If you’ve encountered a DUI roadblock you might want to abide by the wishes of your local law enforcement agency in Knox county. A sobriety checkpoint may or may not get you arrested according to state law. There may be some other traffic violation that police officers will use for catching drunk drivers. Regardless, getting experienced legal representation with a competent law firm could make a difference in your case.

Sobriety Checkpoints: Final Thoughts

Law enforcement officers set up the upcoming DUI checkpoints throughout the state and city. You might notice marked police cars looking out for impaired driving. The police are located where DUI checkpoints are, ready to catch their next driver. The US Constitution law forbids unreasonable search and seizure, but it also gives a few exceptions. The Supreme Court ruled that sobriety checkpoints are lawful under the Constitution. These checkpoints must follow several rules to be legal.

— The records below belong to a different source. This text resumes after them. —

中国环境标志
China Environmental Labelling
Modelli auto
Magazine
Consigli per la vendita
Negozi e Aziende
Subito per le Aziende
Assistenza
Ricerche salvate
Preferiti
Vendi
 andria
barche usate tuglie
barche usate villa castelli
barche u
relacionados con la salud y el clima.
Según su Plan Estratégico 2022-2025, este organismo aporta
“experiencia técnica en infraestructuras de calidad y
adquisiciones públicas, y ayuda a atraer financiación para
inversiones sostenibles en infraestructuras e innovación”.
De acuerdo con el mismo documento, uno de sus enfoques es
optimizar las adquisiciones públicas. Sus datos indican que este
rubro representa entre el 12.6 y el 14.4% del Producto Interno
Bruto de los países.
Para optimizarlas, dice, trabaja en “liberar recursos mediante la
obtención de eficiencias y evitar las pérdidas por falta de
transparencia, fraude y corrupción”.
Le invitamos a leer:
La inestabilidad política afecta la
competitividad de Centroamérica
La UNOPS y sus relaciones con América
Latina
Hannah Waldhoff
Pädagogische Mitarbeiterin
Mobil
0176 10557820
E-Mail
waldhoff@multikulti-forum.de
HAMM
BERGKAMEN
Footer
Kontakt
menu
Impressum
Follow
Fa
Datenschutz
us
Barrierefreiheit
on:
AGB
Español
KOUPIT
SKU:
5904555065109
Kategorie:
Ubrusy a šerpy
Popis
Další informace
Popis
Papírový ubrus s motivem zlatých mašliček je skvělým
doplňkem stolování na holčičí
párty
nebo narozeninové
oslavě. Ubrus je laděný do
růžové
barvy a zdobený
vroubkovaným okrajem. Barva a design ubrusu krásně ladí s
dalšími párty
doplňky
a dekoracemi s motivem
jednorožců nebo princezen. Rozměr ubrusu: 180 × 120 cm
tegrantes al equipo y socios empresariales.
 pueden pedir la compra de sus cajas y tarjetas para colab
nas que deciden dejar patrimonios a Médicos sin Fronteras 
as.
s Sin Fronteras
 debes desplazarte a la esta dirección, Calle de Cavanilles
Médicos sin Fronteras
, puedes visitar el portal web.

If you’re asking yourself “Where are DUI checkpoints tonight?” or “Where are DUI checkpoints usually located?” these are hard questions to answer. You’re welcome to ask local law enforcement agencies, but they might not want tell you. If the police know, then patrons will also. It’s best to go into a checkpoint knowing that you’re going to walk away without a DUI, but it could still be a good idea to keep these tips in mind if ever stopped by law enforcement at a checkpoint:

Never get out of your car. If you have been drinking, officers cannot make an arrest if they don’t think you’ve been driving drunk. They can only make sure that you haven’t been drinking while operating the vehicle—not after. If anything about your behavior suggests impairment, officers will likely ask you to step out of the vehicle for further testing and inspection .

Stay sober and calm! DUI checkpoint laws can be complex, so contact the best Knoxville DUI lawyer you can find. Feel free to ask as many questions you have. Approaching a sobriety checkpoint doesn’t have to be daunting. Police vehicles don’t have to be scary. If you have a valid license and you’re not concerned about your blood alcohol content, then you may not have anything to worry about.